Worth noting however, the two judge dissent argued that a genuine issue of material fact existed as to whether the hazardous condition of the bathroom platform was “readily discernible” to the plaintiff from her vantage point at the time of the fall. Id. at 361 (emphasis added). According to the dissent, the issue of whether the plaintiff exercised ordinary care for her own safety and whether she had equal knowledge of the hazard posed by the platform were questions of fact to be resolved by a jury. Id. In support of its opinion, the dissent noted that, “the rule imputing knowledge of a danger to a person who has successfully negotiated an alleged dangerous condition before applies only to cases involving a static condition that is readily discernible to a person exercising reasonable care for [her] own safety.” Id. at 362 (emphasis added). Given the “readily discernible” requirement, the dissent concluded that even if the plaintiff previously negotiated a step, a question of fact still remained as to whether the plaintiff should have detected the change in elevation at the step at the time of her fall, “if there is evidence that the change in elevation, from the plaintiff’s vantage point when the fall occurred, was hidden or difficult to see because of irregularities or unique characteristics of the step.” Id.(emphasis added)

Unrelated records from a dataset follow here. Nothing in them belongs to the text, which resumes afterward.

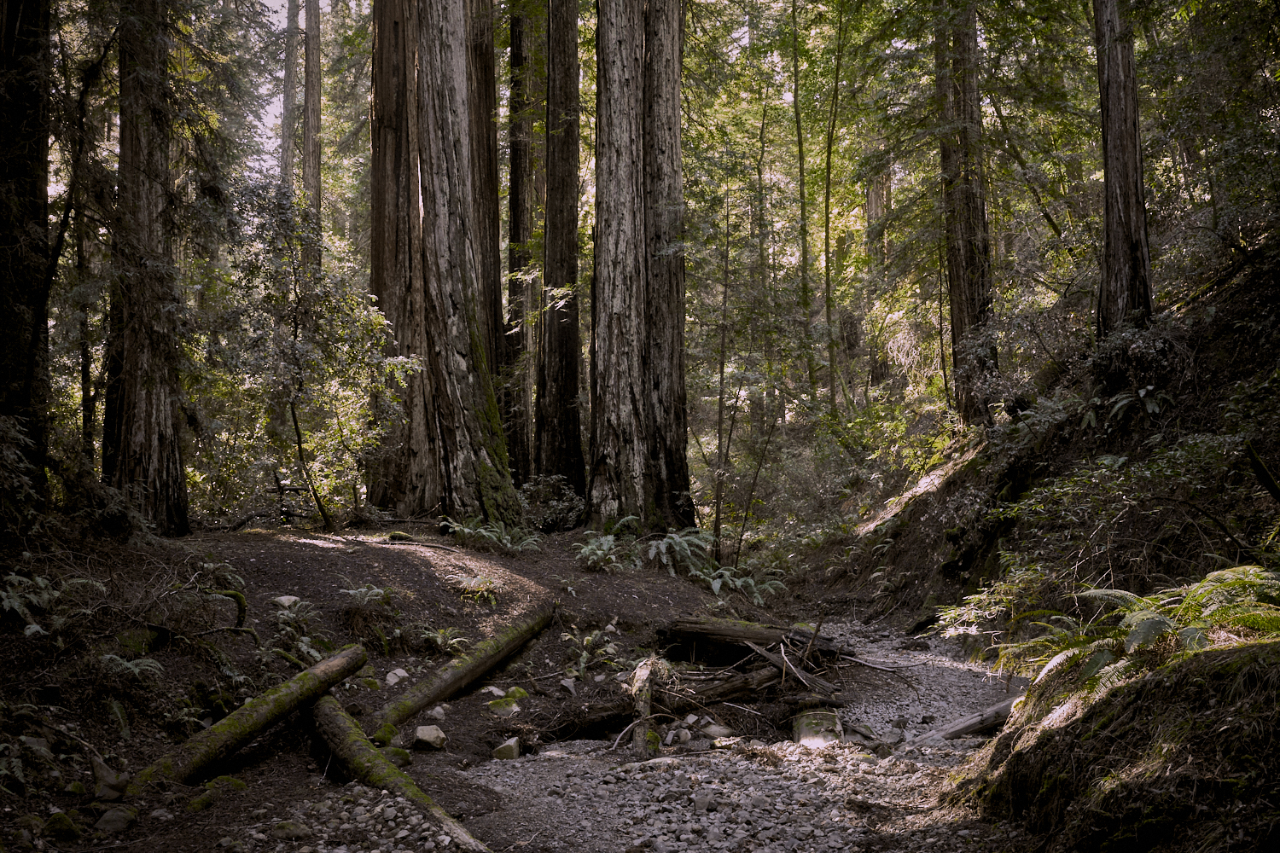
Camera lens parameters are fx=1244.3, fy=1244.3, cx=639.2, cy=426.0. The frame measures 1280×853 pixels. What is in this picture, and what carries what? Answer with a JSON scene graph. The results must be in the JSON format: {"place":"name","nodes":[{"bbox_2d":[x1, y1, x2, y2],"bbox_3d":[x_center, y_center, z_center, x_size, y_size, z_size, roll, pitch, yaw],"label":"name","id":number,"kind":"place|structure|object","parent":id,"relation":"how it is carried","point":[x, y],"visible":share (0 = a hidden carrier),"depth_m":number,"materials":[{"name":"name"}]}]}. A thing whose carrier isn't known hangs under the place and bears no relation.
{"place":"outdoors","nodes":[
{"label":"outdoors","id":0,"kind":"place"},
{"bbox_2d":[232,0,344,173],"label":"sky","id":1,"kind":"structure","parent":0,"point":[276,110],"materials":[{"name":"white"}]},
{"bbox_2d":[0,512,780,852],"label":"forest floor","id":2,"kind":"structure","parent":0,"point":[407,561],"materials":[{"name":"brown soil"}]},
{"bbox_2d":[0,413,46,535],"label":"shrub","id":3,"kind":"object","parent":2,"relation":"on","point":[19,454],"visible":0.95,"depth_m":9.12,"materials":[{"name":"green plant"}]},
{"bbox_2d":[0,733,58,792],"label":"fern","id":4,"kind":"object","parent":2,"relation":"on","point":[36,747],"visible":0.96,"depth_m":5.97,"materials":[{"name":"green plant"}]},
{"bbox_2d":[0,570,104,637],"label":"fern","id":5,"kind":"object","parent":2,"relation":"on","point":[36,628],"visible":0.88,"depth_m":7.86,"materials":[{"name":"green plant"}]},
{"bbox_2d":[43,810,80,839],"bbox_3d":[-2.696,1.857,5.773,0.208,0.145,0.196,-2,-4,37],"label":"rock","id":6,"kind":"object","parent":2,"relation":"on","point":[58,817],"visible":0.96,"depth_m":5.72,"materials":[{"name":"green stone"}]},
{"bbox_2d":[90,758,129,801],"bbox_3d":[-2.746,1.826,6.414,0.222,0.203,0.257,2,-4,-42],"label":"rock","id":7,"kind":"object","parent":2,"relation":"on","point":[101,775],"visible":0.91,"depth_m":6.34,"materials":[{"name":"grey stone"}]},
{"bbox_2d":[93,803,137,833],"bbox_3d":[-2.537,1.898,5.998,0.217,0.127,0.224,-2,-3,25],"label":"rock","id":8,"kind":"object","parent":2,"relation":"on","point":[111,817],"visible":0.96,"depth_m":5.94,"materials":[{"name":"grey stone"}]},
{"bbox_2d":[98,652,164,683],"bbox_3d":[-3.165,1.500,7.602,0.512,0.249,0.608,0,-3,-3],"label":"fern","id":9,"kind":"object","parent":2,"relation":"on","point":[136,670],"visible":0.71,"depth_m":7.62,"materials":[{"name":"green plant"}]},
{"bbox_2d":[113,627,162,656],"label":"rock","id":10,"kind":"object","parent":2,"relation":"on","point":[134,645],"visible":0.78,"depth_m":8.24,"materials":[{"name":"green"}]},
{"bbox_2d":[104,0,192,534],"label":"tree","id":11,"kind":"object","parent":2,"relation":"on","point":[154,439],"visible":0.9,"depth_m":12.64,"materials":[{"name":"brown wood"}]},
{"bbox_2d":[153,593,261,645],"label":"fallen branch","id":12,"kind":"object","parent":2,"relation":"on","point":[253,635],"visible":0.92,"depth_m":8.91,"materials":[{"name":"brown wood"}]},
{"bbox_2d":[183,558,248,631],"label":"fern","id":13,"kind":"object","parent":2,"relation":"on","point":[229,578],"visible":0.88,"depth_m":9.55,"materials":[{"name":"green plant"}]},
{"bbox_2d":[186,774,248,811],"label":"mossy rock","id":14,"kind":"object","parent":2,"relation":"on","point":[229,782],"visible":0.67,"depth_m":6.48,"materials":[{"name":"green"}]},
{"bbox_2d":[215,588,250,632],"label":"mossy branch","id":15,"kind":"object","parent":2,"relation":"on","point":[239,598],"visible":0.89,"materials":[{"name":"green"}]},
{"bbox_2d":[130,640,372,788],"bbox_3d":[-2.315,1.724,7.196,0.245,0.532,2.436,-1,-3,20],"label":"log","id":16,"kind":"object","parent":2,"relation":"on","point":[226,722],"visible":0.92,"depth_m":7.17,"materials":[{"name":"brown wood"}]},
{"bbox_2d":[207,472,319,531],"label":"fallen branch","id":17,"kind":"object","parent":2,"relation":"on","point":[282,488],"visible":0.76,"depth_m":15.63,"materials":[{"name":"brown wood"}]},
{"bbox_2d":[272,594,301,608],"bbox_3d":[-2.833,1.421,9.941,0.239,0.136,0.241,-2,-3,33],"label":"rock","id":18,"kind":"object","parent":2,"relation":"on","point":[284,598],"visible":0.75,"depth_m":9.87,"materials":[{"name":"stone"}]},
{"bbox_2d":[271,820,311,839],"bbox_3d":[-1.690,1.956,5.991,0.201,0.112,0.205,-2,-3,23],"label":"rock","id":19,"kind":"object","parent":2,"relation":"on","point":[284,824],"visible":0.96,"depth_m":5.93,"materials":[{"name":"grey stone"}]},
{"bbox_2d":[271,597,327,661],"bbox_3d":[-2.621,1.550,9.432,0.646,0.466,0.767,0,-3,-3],"label":"fern","id":20,"kind":"object","parent":2,"relation":"on","point":[279,613],"visible":0.81,"depth_m":9.42,"materials":[{"name":"green plant"}]},
{"bbox_2d":[215,180,418,530],"bbox_3d":[-3.918,-0.738,14.524,2.556,4.309,2.550,-2,-3,35],"label":"shrub","id":21,"kind":"object","parent":2,"relation":"on","point":[291,357],"visible":0.96,"depth_m":14.33,"materials":[{"name":"plant"}]},
{"bbox_2d":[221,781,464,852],"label":"gravel patch","id":22,"kind":"object","parent":2,"relation":"on","point":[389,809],"visible":0.86,"depth_m":5.93,"materials":[{"name":"grey gravel"}]},
{"bbox_2d":[340,584,392,606],"bbox_3d":[-2.320,1.450,10.453,0.559,0.249,0.607,0,-3,-3],"label":"fern","id":23,"kind":"object","parent":2,"relation":"on","point":[379,590],"visible":0.89,"depth_m":10.45,"materials":[{"name":"green plant"}]},
{"bbox_2d":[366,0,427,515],"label":"redwood tree","id":24,"kind":"object","parent":2,"relation":"on","point":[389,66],"visible":0.6,"depth_m":17.17,"materials":[{"name":"brown wood"}]},
{"bbox_2d":[384,668,409,685],"bbox_3d":[-1.833,1.882,9.281,0.199,0.137,0.215,-2,-3,34],"label":"rock","id":25,"kind":"object","parent":2,"relation":"on","point":[392,680],"visible":0.95,"depth_m":9.23,"materials":[{"name":"grey stone"}]},
{"bbox_2d":[382,745,412,767],"bbox_3d":[-1.538,2.024,7.581,0.243,0.169,0.248,-2,-3,33],"label":"mossy rock","id":26,"kind":"object","parent":2,"relation":"on","point":[402,759],"visible":0.56,"depth_m":7.53,"materials":[{"name":"green"}]},
{"bbox_2d":[307,690,490,852],"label":"log","id":27,"kind":"object","parent":2,"relation":"on","point":[336,718],"visible":0.9,"depth_m":6.70,"materials":[{"name":"wood"}]},
{"bbox_2d":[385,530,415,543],"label":"rock","id":28,"kind":"object","parent":2,"relation":"on","point":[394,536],"visible":0.78,"depth_m":13.79,"materials":[{"name":"green"}]},
{"bbox_2d":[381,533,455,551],"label":"fallen branch","id":29,"kind":"object","parent":2,"relation":"on","point":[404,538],"visible":0.96,"depth_m":12.93,"materials":[{"name":"brown wood"}]},
{"bbox_2d":[413,725,446,750],"bbox_3d":[-1.390,2.046,8.177,0.230,0.153,0.239,2,-4,-42],"label":"rock","id":30,"kind":"object","parent":2,"relation":"on","point":[419,735],"visible":0.99,"depth_m":8.10,"materials":[{"name":"stone"}]},
{"bbox_2d":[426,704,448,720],"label":"rock","id":31,"kind":"object","parent":2,"relation":"on","point":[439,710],"visible":0.91,"depth_m":8.75,"materials":[{"name":"grey stone"}]},
{"bbox_2d":[418,627,469,653],"bbox_3d":[-1.642,1.770,10.227,0.500,0.254,0.560,0,-3,-3],"label":"fern","id":32,"kind":"object","parent":2,"relation":"on","point":[439,635],"visible":0.87,"depth_m":10.20,"materials":[{"name":"green plant"}]},
{"bbox_2d":[378,0,523,526],"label":"redwood tree","id":33,"kind":"object","parent":2,"relation":"on","point":[424,31],"visible":0.96,"depth_m":16.04,"materials":[{"name":"brown wood"}]},
{"bbox_2d":[362,603,554,743],"bbox_3d":[-1.348,1.869,9.499,0.290,0.482,2.887,-1,-3,19],"label":"log","id":34,"kind":"object","parent":2,"relation":"on","point":[491,655],"visible":0.98,"depth_m":9.26,"materials":[{"name":"brown wood"}]},
{"bbox_2d":[454,574,501,602],"bbox_3d":[-1.482,1.505,11.438,0.601,0.276,0.624,0,-3,-3],"label":"fern","id":35,"kind":"object","parent":2,"relation":"on","point":[472,583],"visible":0.84,"depth_m":11.38,"materials":[{"name":"green plant"}]},
{"bbox_2d":[440,517,541,554],"bbox_3d":[-1.625,1.236,13.812,1.308,0.454,1.324,0,-3,-3],"label":"fern","id":36,"kind":"object","parent":2,"relation":"on","point":[467,531],"visible":0.82,"depth_m":13.71,"materials":[{"name":"green plant"}]},
{"bbox_2d":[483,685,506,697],"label":"rock","id":37,"kind":"object","parent":2,"relation":"on","point":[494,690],"visible":0.92,"depth_m":9.56,"materials":[{"name":"grey stone"}]},
{"bbox_2d":[486,693,523,714],"bbox_3d":[-1.001,2.105,9.262,0.315,0.158,0.296,3,-4,-45],"label":"rock","id":38,"kind":"object","parent":2,"relation":"on","point":[509,710],"visible":0.96,"depth_m":9.18,"materials":[{"name":"stone"}]},
{"bbox_2d":[517,475,584,531],"bbox_3d":[-1.254,1.106,16.836,1.248,0.827,1.300,0,-3,-3],"label":"shrub","id":39,"kind":"object","parent":2,"relation":"on","point":[555,503],"visible":0.78,"depth_m":16.70,"materials":[{"name":"green plant"}]},
{"bbox_2d":[558,676,578,694],"bbox_3d":[-0.556,2.005,9.572,0.181,0.147,0.218,0,-3,-14],"label":"rock","id":40,"kind":"object","parent":2,"relation":"on","point":[567,680],"visible":0.96,"depth_m":9.54,"materials":[{"name":"grey stone"}]},
{"bbox_2d":[561,624,619,679],"bbox_3d":[-0.428,1.876,10.333,0.640,0.424,0.706,0,-3,-3],"label":"fern","id":41,"kind":"object","parent":2,"relation":"on","point":[584,653],"visible":0.82,"depth_m":10.32,"materials":[{"name":"green plant"}]},
{"bbox_2d":[574,529,644,572],"bbox_3d":[-0.346,1.411,13.828,0.993,0.491,1.080,0,-3,-3],"label":"fern","id":42,"kind":"object","parent":2,"relation":"on","point":[600,553],"visible":0.92,"depth_m":13.73,"materials":[{"name":"green plant"}]},
{"bbox_2d":[587,0,691,532],"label":"redwood tree","id":43,"kind":"object","parent":2,"relation":"on","point":[617,48],"visible":0.96,"depth_m":16.82,"materials":[{"name":"brown wood"}]},
{"bbox_2d":[643,528,715,577],"bbox_3d":[0.448,1.502,14.613,1.003,0.591,1.135,0,-3,-3],"label":"fern","id":44,"kind":"object","parent":2,"relation":"on","point":[675,536],"visible":0.87,"depth_m":14.54,"materials":[{"name":"green plant"}]},
{"bbox_2d":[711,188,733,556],"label":"sapling","id":45,"kind":"object","parent":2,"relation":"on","point":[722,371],"visible":0.97,"depth_m":17.29,"materials":[{"name":"plant"}]},
{"bbox_2d":[694,563,786,603],"bbox_3d":[1.133,1.762,13.993,1.108,0.451,1.146,0,-3,-3],"label":"fern","id":46,"kind":"object","parent":2,"relation":"on","point":[740,583],"visible":0.73,"depth_m":13.94,"materials":[{"name":"green plant"}]},
{"bbox_2d":[659,616,846,659],"bbox_3d":[1.064,1.893,11.043,1.892,0.359,0.351,-2,-3,23],"label":"fallen log","id":47,"kind":"object","parent":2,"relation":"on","point":[762,637],"visible":0.86,"depth_m":11.00,"materials":[{"name":"brown wood"}]},
{"bbox_2d":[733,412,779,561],"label":"sapling","id":48,"kind":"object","parent":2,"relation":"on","point":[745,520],"visible":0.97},
{"bbox_2d":[452,617,1035,852],"label":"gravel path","id":49,"kind":"structure","parent":0,"point":[767,777],"materials":[{"name":"grey gravel"}]},
{"bbox_2d":[491,735,522,761],"bbox_3d":[-0.876,2.143,8.217,0.209,0.159,0.237,-1,-3,9],"label":"rock","id":50,"kind":"object","parent":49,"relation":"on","point":[504,747],"visible":0.92,"depth_m":8.14,"materials":[{"name":"grey stone"}]},
{"bbox_2d":[628,657,662,757],"bbox_3d":[0.046,1.956,8.535,0.214,0.603,0.710,0,-3,-3],"label":"log","id":51,"kind":"object","parent":49,"relation":"on","point":[637,740],"visible":0.78,"depth_m":8.39,"materials":[{"name":"brown wood"}]},
{"bbox_2d":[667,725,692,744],"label":"rock","id":52,"kind":"object","parent":49,"relation":"on","point":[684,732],"visible":0.97,"depth_m":8.55,"materials":[{"name":"stone"}]},
{"bbox_2d":[554,657,834,740],"bbox_3d":[0.397,2.034,9.329,2.454,0.437,0.563,2,-3,-33],"label":"fallen log","id":53,"kind":"object","parent":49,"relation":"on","point":[735,688],"visible":0.68,"depth_m":9.25,"materials":[{"name":"brown wood"}]},
{"bbox_2d":[692,789,717,812],"bbox_3d":[0.361,2.074,6.886,0.141,0.108,0.172,-1,-3,7],"label":"rock","id":54,"kind":"object","parent":49,"relation":"on","point":[700,802],"visible":0.89,"depth_m":6.84,"materials":[{"name":"grey stone"}]},
{"bbox_2d":[697,722,733,739],"bbox_3d":[0.528,2.173,8.833,0.261,0.146,0.275,3,-4,-45],"label":"rock","id":55,"kind":"object","parent":49,"relation":"on","point":[712,732],"visible":0.89,"depth_m":8.76,"materials":[{"name":"grey stone"}]},
{"bbox_2d":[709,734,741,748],"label":"rock","id":56,"kind":"object","parent":49,"relation":"on","point":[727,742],"visible":0.93,"depth_m":8.63,"materials":[{"name":"stone"}]},
{"bbox_2d":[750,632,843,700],"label":"branch","id":57,"kind":"object","parent":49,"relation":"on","point":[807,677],"visible":0.8,"depth_m":9.89,"materials":[{"name":"brown wood"}]},
{"bbox_2d":[791,708,843,746],"bbox_3d":[1.251,2.142,8.706,0.377,0.284,0.442,0,-3,-3],"label":"rock","id":58,"kind":"object","parent":49,"relation":"on","point":[802,737],"visible":0.74,"depth_m":8.57,"materials":[{"name":"stone"}]},
{"bbox_2d":[905,695,1018,747],"bbox_3d":[2.313,2.103,8.764,1.152,0.266,0.265,1,-3,-26],"label":"log","id":59,"kind":"object","parent":49,"relation":"on","point":[962,724],"visible":0.71,"depth_m":8.70,"materials":[{"name":"wood"}]},
{"bbox_2d":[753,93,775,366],"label":"tree","id":60,"kind":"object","parent":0,"point":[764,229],"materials":[{"name":"brown wood"}]},
{"bbox_2d":[797,241,1279,647],"label":"hillside","id":61,"kind":"structure","parent":0,"point":[1278,471],"materials":[{"name":"brown soil"}]},
{"bbox_2d":[865,153,896,390],"bbox_3d":[6.031,-7.920,31.309,1.119,15.657,1.152,0,-3,-3],"label":"tree","id":62,"kind":"object","parent":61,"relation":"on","point":[872,212],"visible":0.38,"depth_m":30.80,"materials":[{"name":"brown wood"}]},
{"bbox_2d":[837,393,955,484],"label":"shrub","id":63,"kind":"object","parent":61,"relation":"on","point":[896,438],"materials":[{"name":"green plant"}]},
{"bbox_2d":[934,0,1000,424],"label":"tree","id":64,"kind":"object","parent":61,"relation":"on","point":[970,305],"visible":0.83,"depth_m":18.31,"materials":[{"name":"brown wood"}]},
{"bbox_2d":[934,568,1045,637],"bbox_3d":[3.177,1.601,11.049,1.153,0.699,1.243,0,-3,-3],"label":"shrub","id":65,"kind":"object","parent":61,"relation":"on","point":[973,613],"visible":0.65,"depth_m":10.99,"materials":[{"name":"green plant"}]},
{"bbox_2d":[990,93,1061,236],"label":"tree","id":66,"kind":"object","parent":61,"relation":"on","point":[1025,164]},
{"bbox_2d":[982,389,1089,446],"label":"shrub","id":67,"kind":"object","parent":61,"relation":"on","point":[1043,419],"visible":0.67,"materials":[{"name":"green plant"}]},
{"bbox_2d":[1093,0,1152,342],"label":"tree","id":68,"kind":"object","parent":61,"relation":"on","point":[1110,132],"visible":0.83,"depth_m":12.88,"materials":[{"name":"brown wood"}]},
{"bbox_2d":[1089,385,1171,427],"bbox_3d":[4.754,-0.185,12.025,0.875,0.439,1.043,0,-3,-3],"label":"fern","id":69,"kind":"object","parent":61,"relation":"on","point":[1123,401],"visible":0.73,"depth_m":11.90,"materials":[{"name":"green plant"}]},
{"bbox_2d":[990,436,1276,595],"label":"shrub","id":70,"kind":"object","parent":61,"relation":"on","point":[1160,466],"visible":0.82,"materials":[{"name":"green plant"}]},
{"bbox_2d":[1085,314,1183,391],"bbox_3d":[4.832,-0.654,12.176,1.085,0.838,1.290,0,-3,-3],"label":"shrub","id":71,"kind":"object","parent":61,"relation":"on","point":[1143,344],"visible":0.66,"depth_m":12.07,"materials":[{"name":"green plant"}]},
{"bbox_2d":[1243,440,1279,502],"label":"fallen branch","id":72,"kind":"object","parent":61,"relation":"on","point":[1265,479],"visible":0.99,"depth_m":8.28,"materials":[{"name":"brown wood"}]},
{"bbox_2d":[946,631,1279,852],"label":"mossy bank","id":73,"kind":"structure","parent":0,"point":[1015,754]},
{"bbox_2d":[1000,566,1279,695],"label":"fern","id":74,"kind":"object","parent":73,"relation":"on","point":[1133,642],"visible":0.81,"depth_m":5.82,"materials":[{"name":"green plant"}]},
{"label":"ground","id":75,"kind":"structure","parent":0},
{"bbox_2d":[0,0,52,505],"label":"tree","id":76,"kind":"object","parent":75,"relation":"on","point":[31,31],"visible":0.96,"depth_m":9.98,"materials":[{"name":"brown wood"}]},
{"bbox_2d":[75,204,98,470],"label":"tree","id":77,"kind":"object","parent":75,"relation":"on","point":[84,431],"visible":0.56,"depth_m":15.05,"materials":[{"name":"brown wood"}]},
{"bbox_2d":[279,0,301,188],"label":"tree","id":78,"kind":"object","parent":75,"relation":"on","point":[287,102],"visible":0.42,"depth_m":32.72,"materials":[{"name":"brown wood"}]},
{"bbox_2d":[300,0,322,234],"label":"tree","id":79,"kind":"object","parent":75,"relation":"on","point":[311,98],"visible":0.48,"depth_m":27.31,"materials":[{"name":"brown wood"}]},
{"bbox_2d":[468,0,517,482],"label":"redwood tree","id":80,"kind":"object","parent":75,"relation":"on","point":[485,162],"visible":0.5,"depth_m":22.02,"materials":[{"name":"brown wood"}]},
{"bbox_2d":[505,0,542,485],"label":"tree","id":81,"kind":"object","parent":75,"relation":"on","point":[514,172],"visible":0.7,"depth_m":23.84,"materials":[{"name":"brown wood"}]},
{"bbox_2d":[535,0,585,494],"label":"redwood tree","id":82,"kind":"object","parent":75,"relation":"on","point":[564,369],"visible":0.95,"depth_m":20.81,"materials":[{"name":"brown wood"}]},
{"bbox_2d":[790,0,814,406],"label":"tree","id":83,"kind":"object","parent":75,"relation":"on","point":[800,150],"visible":0.95,"depth_m":24.84,"materials":[{"name":"green plant"}]},
{"bbox_2d":[821,0,843,417],"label":"tree","id":84,"kind":"object","parent":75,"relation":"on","point":[828,235],"visible":0.96,"depth_m":24.60,"materials":[{"name":"green plant"}]}
]}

The majority’s response to the dissent argued that its reliance on expert testimony about an “apparent continuity” appearing from one angle but not another would gut the longstanding rule that the successful negotiation of an obvious, static, and specific hazard bars recovery for injuries sustained in a fall on the way back down from the same hazard (particularly given the plaintiff’s uncontested admissions about her own observations). Id. at 360. The majority also noted that none of the cases cited by the dissent involved prior negotiation of the exact same static condition within moments of the fall. Id.

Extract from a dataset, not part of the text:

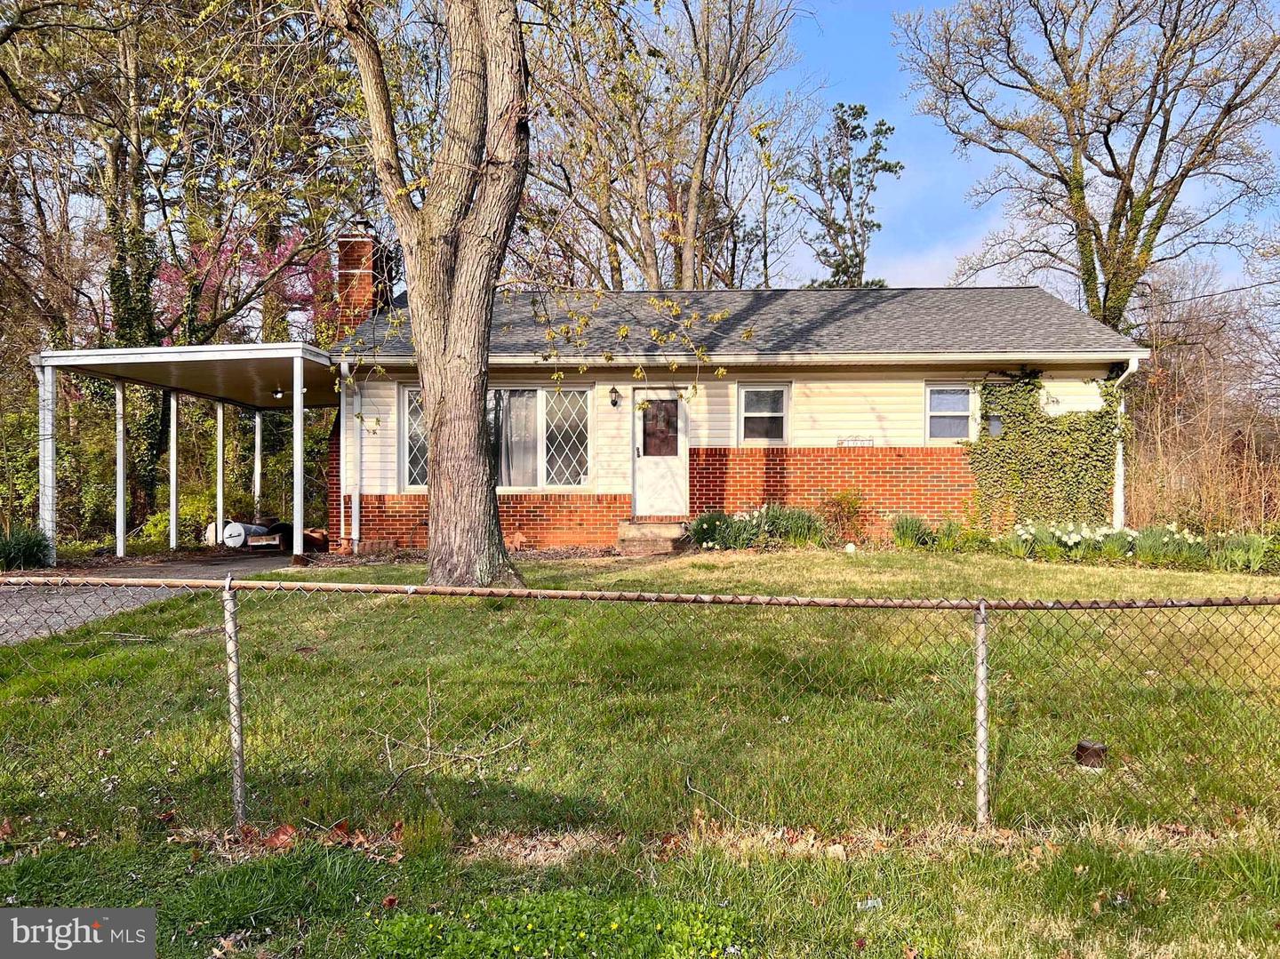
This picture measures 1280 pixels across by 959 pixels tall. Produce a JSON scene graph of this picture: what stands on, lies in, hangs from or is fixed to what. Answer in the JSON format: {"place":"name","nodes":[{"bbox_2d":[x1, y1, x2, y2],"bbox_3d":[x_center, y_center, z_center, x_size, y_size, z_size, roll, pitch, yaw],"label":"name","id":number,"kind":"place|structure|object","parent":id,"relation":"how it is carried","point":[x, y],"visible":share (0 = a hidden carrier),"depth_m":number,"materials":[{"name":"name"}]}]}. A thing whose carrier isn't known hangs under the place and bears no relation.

Although the decision serves as a victory for the defense (at least temporarily as the plaintiff filed notice of intent to seek certiorari in June 2015), it also shows that there is no such thing as “over-doing it” when it comes to warning invitees of static conditions. Proprietors should make every effort to utilize readily available warnings (yellow striping, signs, etc.) even when the static condition appears to be clearly open and obvious. Assuming patrons will notice a step when they initially negotiate it or that they will recall the step when negotiating it a second time can put a proprietor on shaky summary judgment ground, driving up both litigation costs and settlement values of these cases.